Friday, December 16, 2011

Understanding Security in Cloud Storage

The Cloud
Could is the new black. With so much buzz around cloud, it is hard to distinguish the meaningful and relevant parts to business customers. Cloud has become synonymous with anything that runs on the Web. Generally speaking for an offering to be considered cloud it must be available over the Internet, and capable of supporting large numbers of users simultaneously without significant changes to its architecture.
The cloud promises radical simplifications and cost savings in IT. Leveraging their technical expertise and economic of scale, several technology powerhouses including Amazon, Rackspace, Google and Microspft, have deployed a wide array of cloud offerings.
When it comes to security, it is useful to differentiate among the different cloud systems: Software as a Service, cloud compute and cloud storage. Each system poses its own set of benefits and security issues.
Software as a service (SaaS), represented by applications like Salesforce.com, Google Docs. Quickbooks Online and others, involves full software applications that run as a service in the cloud. Tens of thousands of companies share the common infrastructure of Salesforce.com. These companiess maintain control of sensitive customer information through a combination of secure credentials and secure connections to Salesforce.com. Companies that use Salesforce tolerate the risk of their data not being encrypted at the Salesforce.com. Because SaaS runs in the cloud, the data from customers must be visible to the applications in the cloud (either not encrypted or decrypted by the SaaS code). The main benefit of SaaS is to reduce the complexity of having to configure and maintain software in-house. The success of Salesforce.com and others demonstrates that many companies have traded security concerns for the sheer utility and cost savings of not having to run their software in-house.
Cloud compute allows customers to run their own applications in the cloud. Amazon's Elastic Compute Cloud or EC2 represents  this type of system. Customers upload their applications and data to the cloud where vast compute resources of EC2 can be applied to the data. Virtualization provides a practical vehicle to transfer compute environments and share physical compute resources in the cloud. This approach has been used successfully by financial institutions and the life sciences to solve heavy compute models. It is expensive to run data centers full of servers to run complex mathematical models. The idea of sharing a compute infrastructure with other customers makes good economic sense. In a compute cloud the data can be anonymized, however it cannot currently be en-crypted. That is, it is possible to obfuscate the data in such a way that is difficult for anyone to see what the data means; however in order to have a computer in the cloud operate on a data set, with today's technology, the data set must be visible to that computer (i.e, not encrypted).
Cloud storage allows customers to move the bulk of data to the cloud.
Microsoft's Windows Azure storage services and Amazon's Simple Storage Service (S3) are good examples.
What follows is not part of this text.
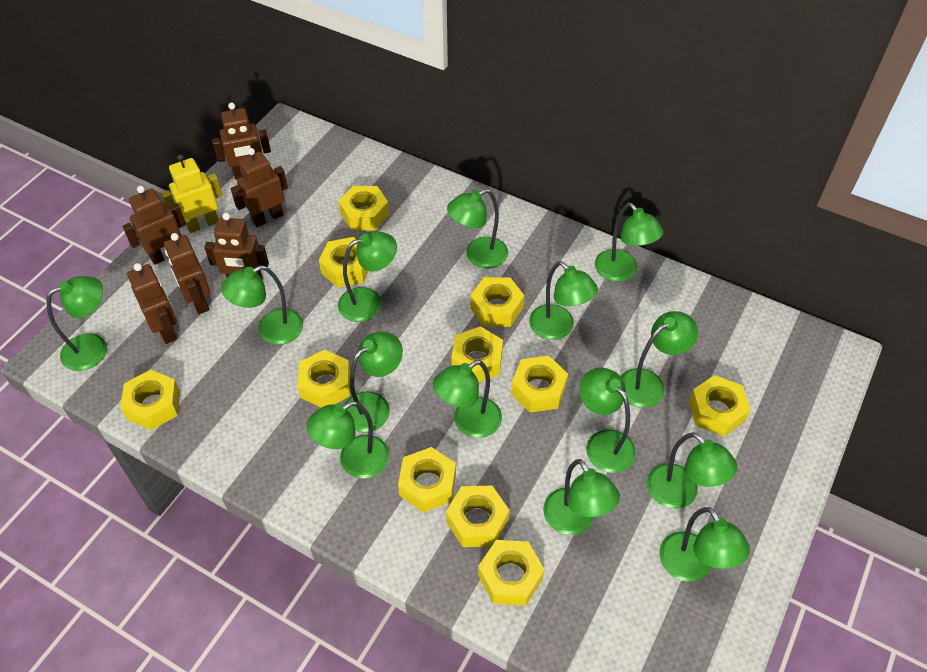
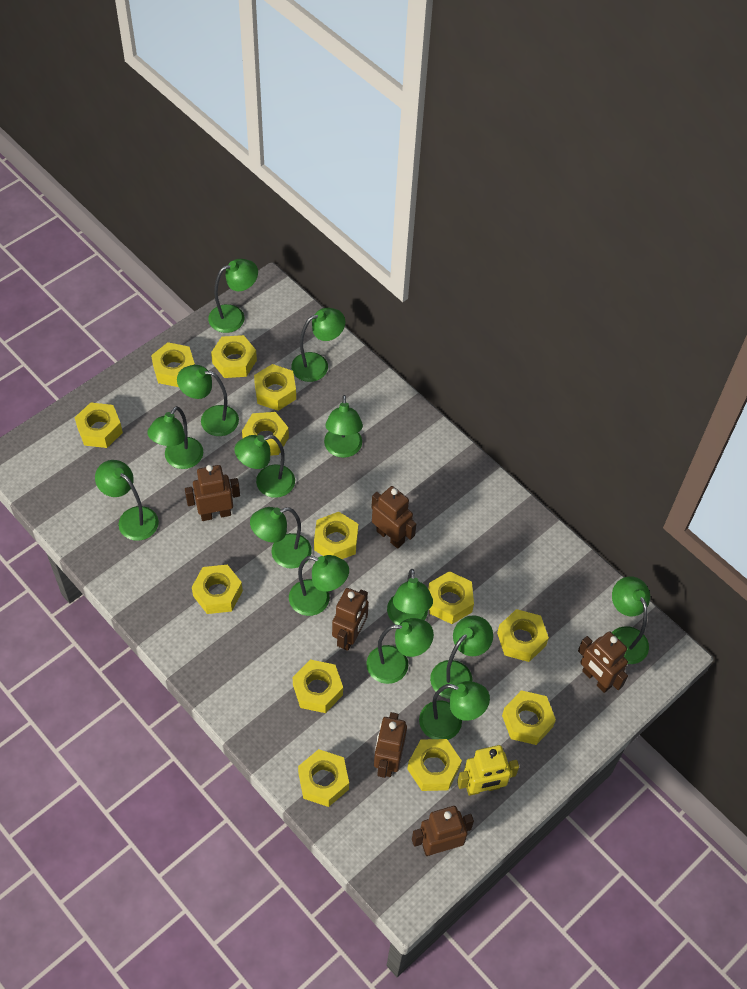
yellow nut: 11 -> 13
Security Concerns in the Cloud
Armed with the knowledge about the different types of cloud offerings --SaaS, compute and storage--we can now examine the major concerns that are keeping businesses from putting sensitive information in the cloud.
Data Leakage
Many businesses that would benefit significantly from using the cloud are holding back because of data leakage fears. The cloud is a multi-tenant environment, where resources are shared. It is also an outside party, with the potential to access a customer's data. Sharing hardware and placing data in the hands of a vendor seem, intuitively, to be risky. Whether accidental, or due to a malicious hacker attack, data leakage would be a major security violation.
While data leakage remains an unsolved issue in SaaS and cloud compute, encryption offers a sensible strategy to ensure data opacity in cloud storage. Data should be encrypted from the start so that the possibility of the cloud storage provider being somehow compromised poses no additional risk to the encrypted data.
With cloud storage, all data and metadata should be encrypted at the edge before it leaves your data center. The user of the storage system must be in the control of not only the data, but also the keys used to secure that data. From a security perspective, this approach is essentially equivalent to keeping your data secured at your premises. It is never acceptable to encrypt data at an intermediary site before transmission to the cloud, as this allows the intermediary site to read the data. Futhermore, any encryption scheme must not rely on secrecy(other that the actual key), obscurity, or trust.
Customer Identification
Cloud credentials identify customers to the cloud providers. This identification is a key line of defense for the SaaS.